▶ _TEXTE À EXAMINER_
Budget serré oblige, coté équipe de tournage, 7 personnes pour 8 caméras : 5 cadreurs équipés de HDR Z1 Sony, 1 cadreur (à distance) qui manie deux petites caméras HVR-A1E Sony placées sur des tourelles MAXWELL MP-101 télécommandées, qui supportent des caméras pesant jusqu’à 3 kg, et moi-même à la réalisation devant mes deux moniteurs 36 pouces, divisés en 8 images grace aux 2 Quad loués chez Loca-Image pour l’occasion avec les caméras HDV.

Pas de place pour une grue, donc le plan large restera fixe avec un seul cadreur pour gérer les deux caméras de face, en large et en serré. Deux cadreurs sur trépieds et une caméra HDR-Z1 derrière les pilones de soutien de la salle croisent leurs champs et enfin deux cadreurs avec deux Z1 sur monopod sont placés en bordure de scène pour aller chercher les plans de proximité.

Sans profondeur de scène, la solution des deux tourelles télécommandées sur 180° avec tilt et panoramique variables, nous ont permis d’améliorer la visibilité des musiciens masqués en arrière scène par les choristes, notamment le batteur et le bassiste. Pour ce faire, le cadreur-assistant réalisateur, Jean Christophe Marcot, placé à mes cotés pendant la captation, a également la main sur la mise au point et le zoom via une télécommande Lanc ; il manie en fait deux télécommandes par caméra : une pour la tourelle, l’autre pour la caméra. En outre, l’autonomie des bandes en HDV est d’une heure et deux minutes, sur des bandes DV de 60mn, ce qui a nécessité une coupure orchestrée avec Papa Wemba afin de recharger les caméras le moment venu.

▶ _CONSIGNE_
Extrayez mot pour mot le passage du texte sur le tournage ci-dessus qui va de « Sans profondeur de » à « le moment venu. ».

▶ _DONNÉES FOURNIES_
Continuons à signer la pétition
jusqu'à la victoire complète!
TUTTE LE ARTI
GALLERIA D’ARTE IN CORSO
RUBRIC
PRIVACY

* * *

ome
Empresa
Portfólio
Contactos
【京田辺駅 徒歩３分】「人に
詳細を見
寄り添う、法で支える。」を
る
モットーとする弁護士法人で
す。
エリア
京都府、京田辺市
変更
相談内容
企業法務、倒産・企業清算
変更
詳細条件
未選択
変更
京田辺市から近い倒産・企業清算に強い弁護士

▶ _RÉSULTAT ATTENDU_
Sans profondeur de scène, la solution des deux tourelles télécommandées sur 180° avec tilt et panoramique variables, nous ont permis d’améliorer la visibilité des musiciens masqués en arrière scène par les choristes, notamment le batteur et le bassiste. Pour ce faire, le cadreur-assistant réalisateur, Jean Christophe Marcot, placé à mes cotés pendant la captation, a également la main sur la mise au point et le zoom via une télécommande Lanc ; il manie en fait deux télécommandes par caméra : une pour la tourelle, l’autre pour la caméra. En outre, l’autonomie des bandes en HDV est d’une heure et deux minutes, sur des bandes DV de 60mn, ce qui a nécessité une coupure orchestrée avec Papa Wemba afin de recharger les caméras le moment venu.